Chatelaine Kitchen

How to spot fake Champagne

The bubbly flows freely during the holidays. Here's how to spot the good stuff, for gifting — or drinking.

Bottles of Champagne - Masterfile

Thanks to a loophole in the system, some American producers can get away with labelling their sparkling wine as Champagne, even though the grapes are not grown in Champagne. Zut alors!

Well, the Champagne Bureau will have none of it, so they’ve pulled together some helpful tips on how to be sure the wine you’re sipping is the real Monsieur McCoy.

So if you weren’t a total wine snob before, here’s more ammo to raise your game to the next level.

1. Just because the label says Champagne doesn’t mean it’s from France. Real Champagne will have the country of origin on the label, and that country of origin should never be California, Niagara or any place other than France.

2. A bottle of real Champagne will always have the name and address of the producer on the label, including the name of its town or village. There are about 400 villages where Champagne can be produced.

3. Many regions around the world also produce quality sparkling wines such as Prosecco from Italy, Cava from Spain, and high calibre sparkling wines from Canada and the United States. But only sparkling wines from Champagne, France, can be considered true Champagne.

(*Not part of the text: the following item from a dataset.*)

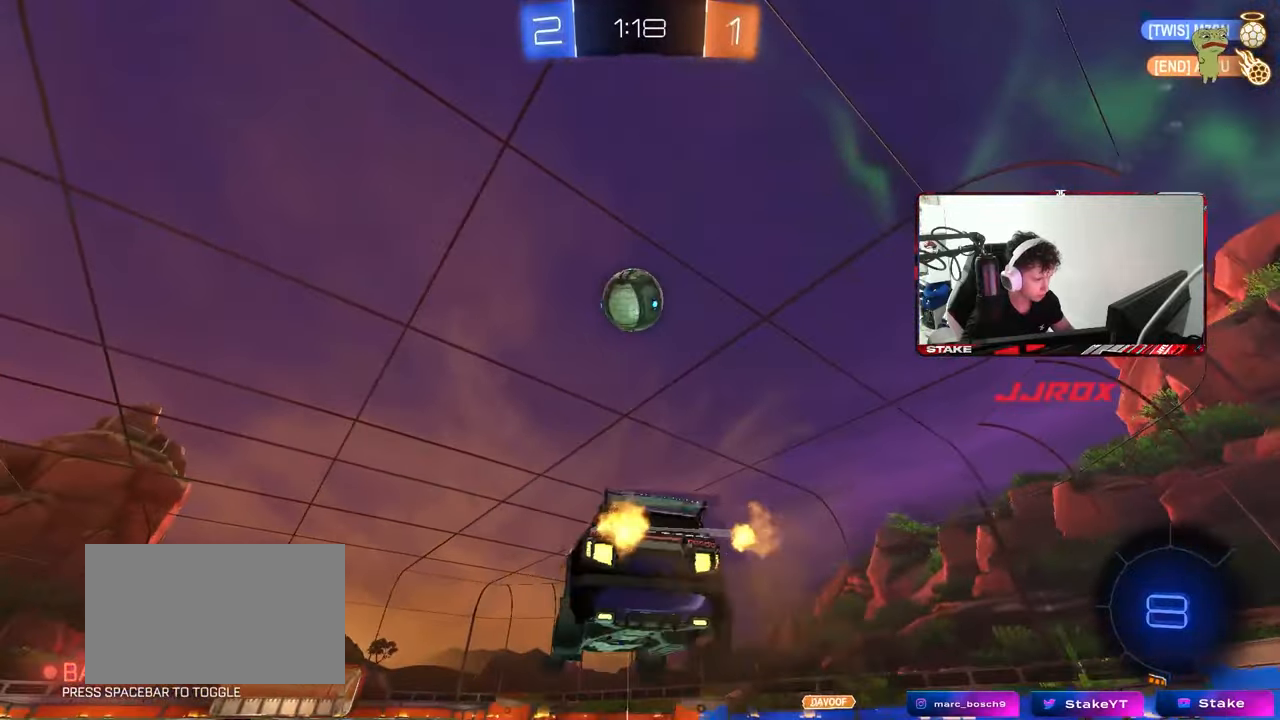
{"keys": ["w"], "mouse": [], "mouse_move": "still", "events": [[133, "mouse_left", "down"], [133, "mouse_right", "up"], [133, "shift", "up"], [183, "s", "up"], [217, "a", "up"], [217, "mouse_left", "up"], [267, "d", "down"], [267, "shift", "down"], [417, "shift", "up"], [467, "w", "down"], [500, "d", "up"]]}
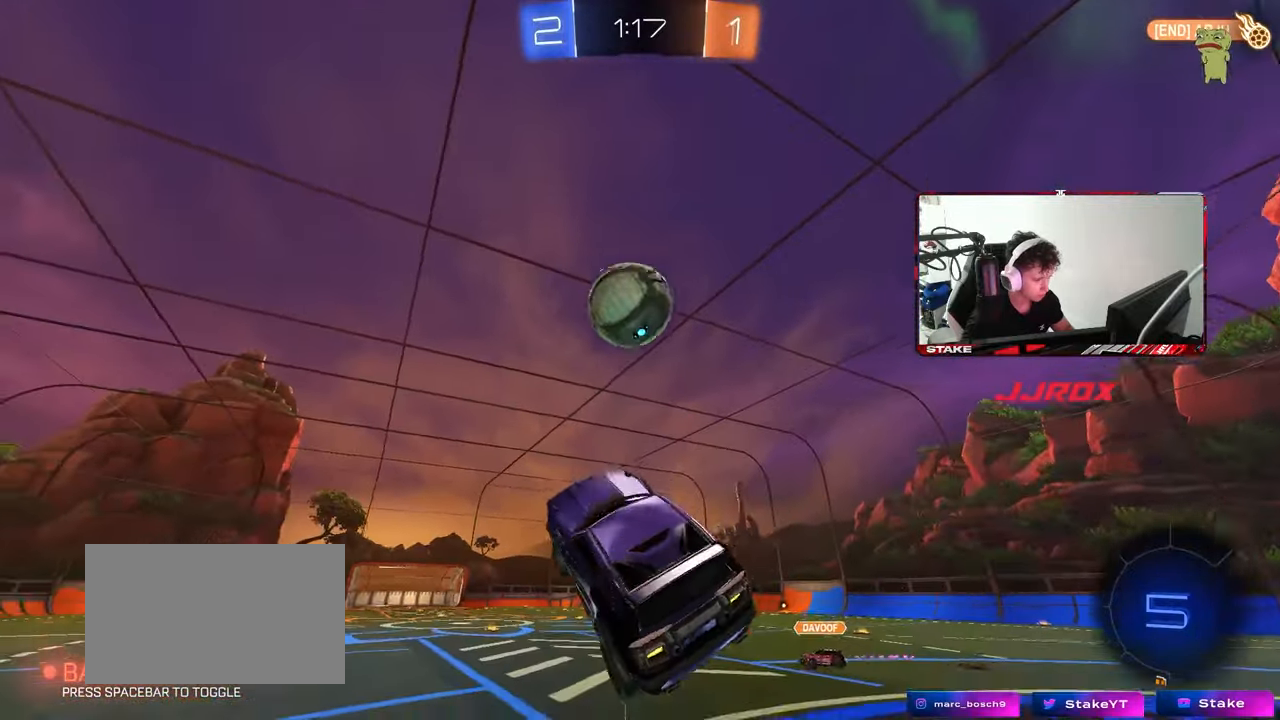
{"keys": [], "mouse": [], "mouse_move": "still", "events": [[100, "d", "down"], [100, "w", "up"], [233, "d", "up"], [233, "w", "down"], [333, "w", "up"]]}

4. Each Champagne bottle will carry a Professional Registration Code. Most bottles of real Champagne either carry the letters NM or RM in the lower corner of the label. NM stands for negotiant manipulant meaning the producer purchases grapes, juice or wine. RM stands for recoltant manipulant and means the producer harvests and bottles wine from its own grapes. Occasionally, you may find other symbols on the label such as RC, SR, ND or MA. These are classifications for other types of producers in Champagne, but we don’t need to get into that right now.